I’ve bought the Kindle version of Mark Harris‘s “Mike Nichols: A Life”, which pops on Tuesday. The Nichols signature was always about knack and intuition and doubt and a lot of fretting, and somewhat less about striking creative oil and channeling divine guidance and inspiration. (Although that happened from time to time.) In my view Nichols was God’s gift between ’66 and The Day of the Dolphin (which I half-liked). After that the Nichols brand was an in-and-out, touch-and-go thing.
If you were into Nichols back in the day (and who wasn’t?) you were at least partly looking to be part of the Nichols attitude clan, which was a kind of cool kidz fraternity…an in-crowd thing that you felt every time you watched one of his better films.
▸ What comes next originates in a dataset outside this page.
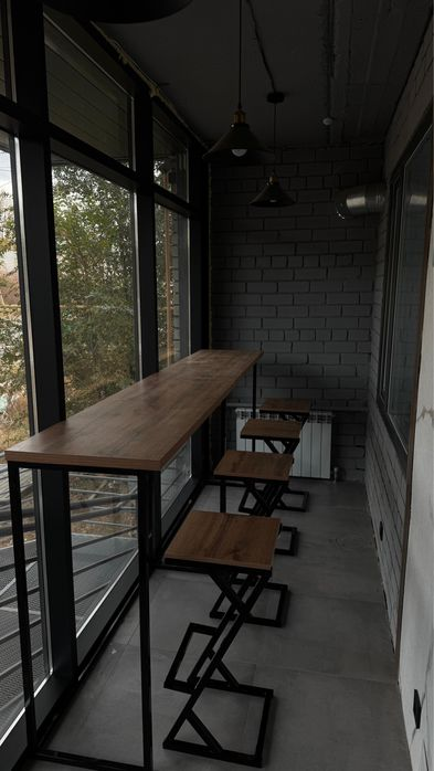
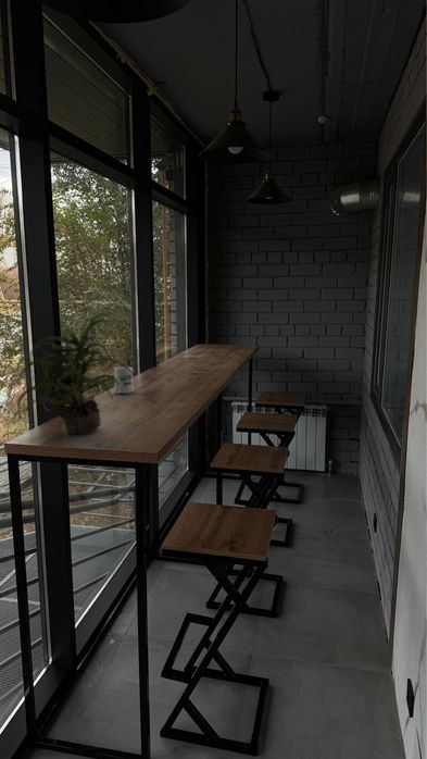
+ cup [114,365,135,395]
+ potted plant [16,312,135,434]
I’ve just watched the CBS Sunday Morning piece on his book and Nichols and the whole serpentine journey of the guy, and I have to say that Mark looks satisfied but exhausted. Covid appears to have been as rough on him as it has been on me. You don’t want to know. In the space of 11 months Covid has aged me five years. Inwardly, I mean.
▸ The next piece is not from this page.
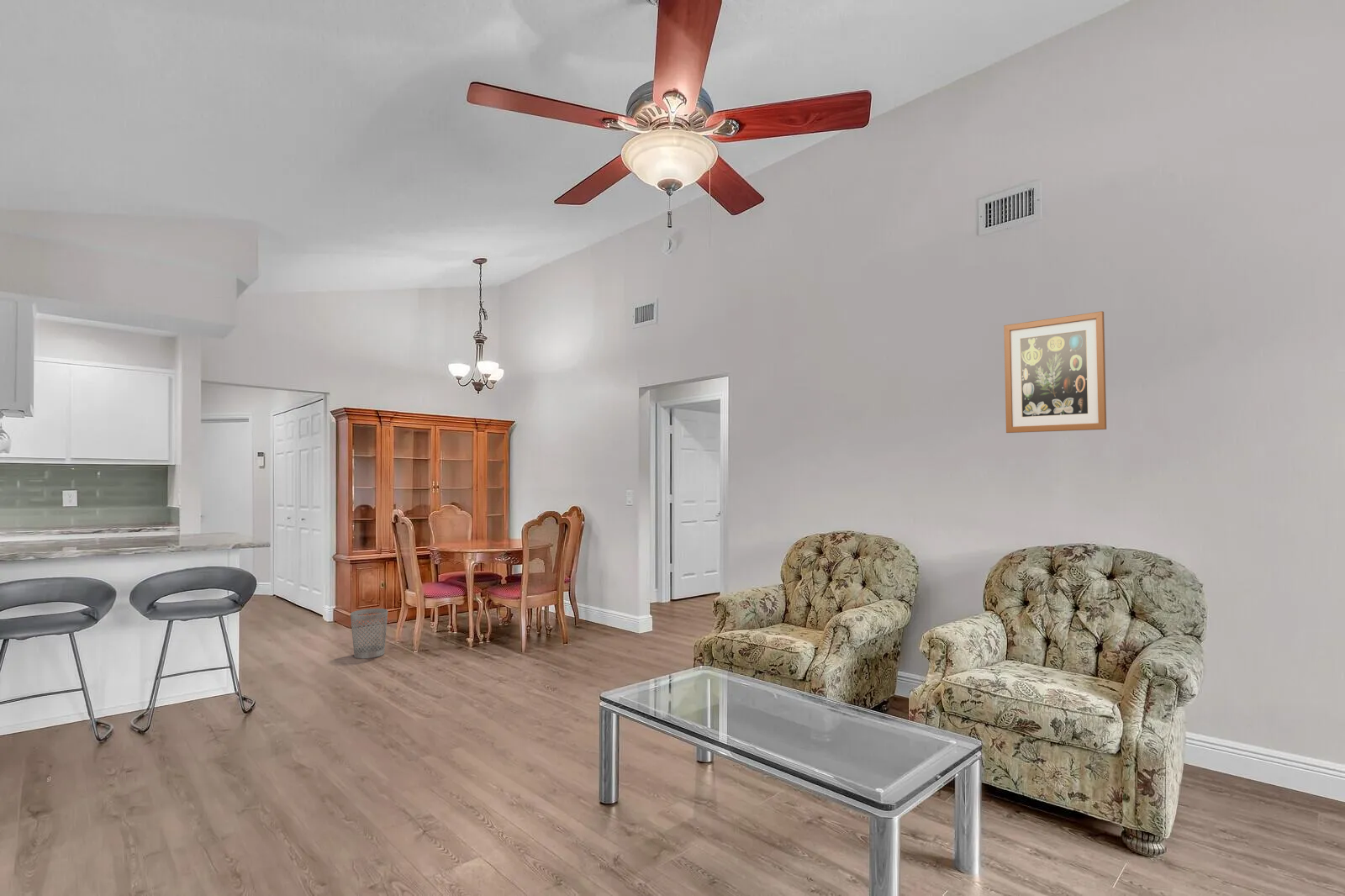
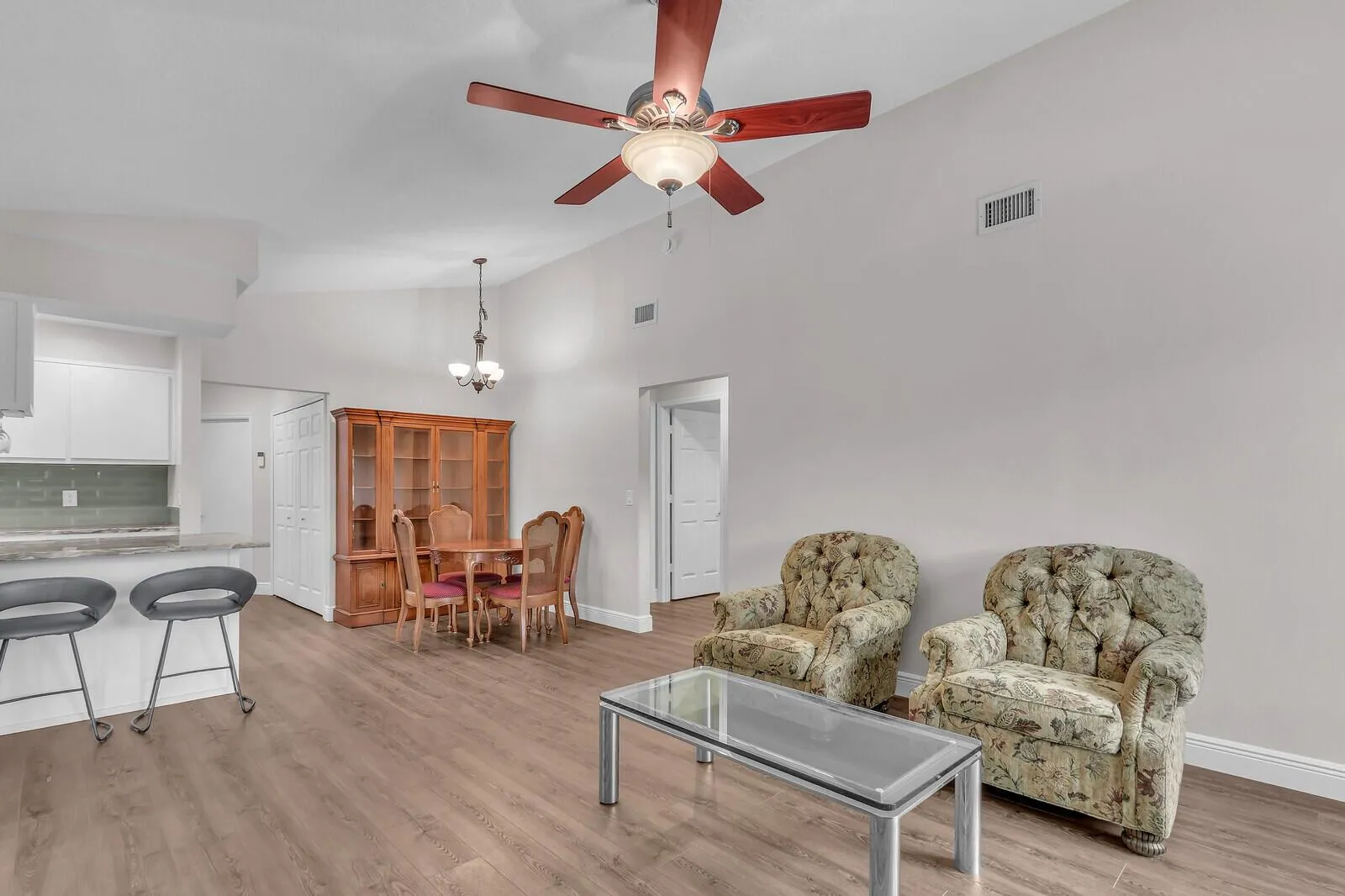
- wall art [1003,310,1107,434]
- wastebasket [350,608,388,659]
HE’s Nichols obit, posted on 11.20.14: Some are truly gifted, and if those in that small, choice fraternity are tenacious and lucky and sometimes scrappy enough, they get to develop their gift and turn what they have inside into works that matter for people of all stripes and philsophies. And then there are those gifted types who are fortunate enough to catch a certain inspiration at the right point in their lives, which turns into a wave that carries and defines their finest work for all time to come.
This was how things pretty much went for the late and great Mike Nichols, who passed yesterday from a heart attack.
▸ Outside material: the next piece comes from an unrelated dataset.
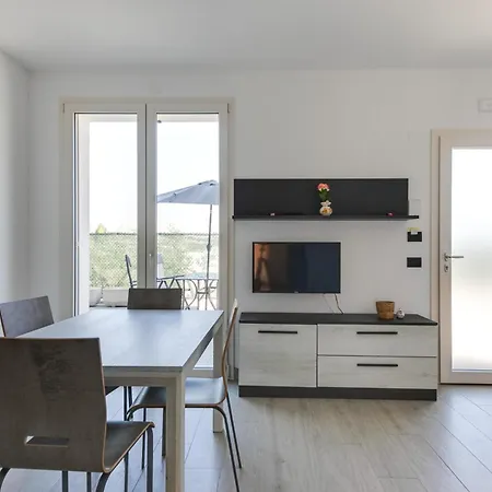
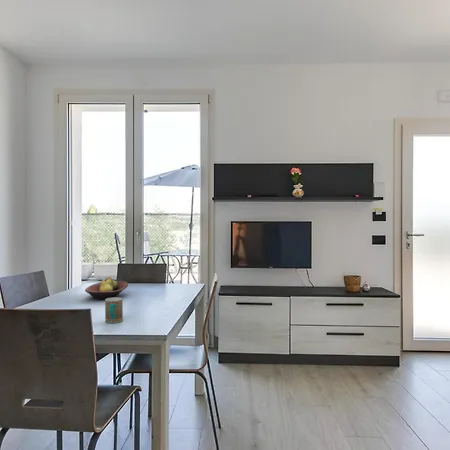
+ mug [104,297,124,324]
+ fruit bowl [84,276,129,301]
His film-directing career (which alternated from time to time with directing and producing hit Broadway plays), which was flourishy and satisfying and sometimes connected with the profound, lasted from the mid ’60s to mid aughts. Nichols had a touch and a style that everyone seemed to recognize, a certain mixture of sophisticated urban comedy and general gravitas. His first gusher was Who’s Afraid of Virginia Wolff in 1966, and his last truly excellent film was HBO’s Angels in America. If you add Nichols’ brilliant early ’60s stand-up comedy period with Elaine May he really was Mr. King Shit for the better part of a half-century.
But Nichols’ most profound filmic output lasted for eight or nine years, or roughly ’66 through ’74 or ’75 — a chapter known for a certain stylistic signature mixed with an intense and somewhat tortured psychology that came from his European Jewish roots. Longtime Nichols collaborator Richard Sylbert, whom I knew fairly well from the late ’80s to the early aughts, explained it to me once. Nichols had developed that static, ultra-carefully composed, long-take visual approach that we saw in The Graduate, Catch 22, Carnal Knowledge, Day of the Dolphin and The Fortune, and this signature was, Sylbert believed, what elevated Nichols into the Movie God realm.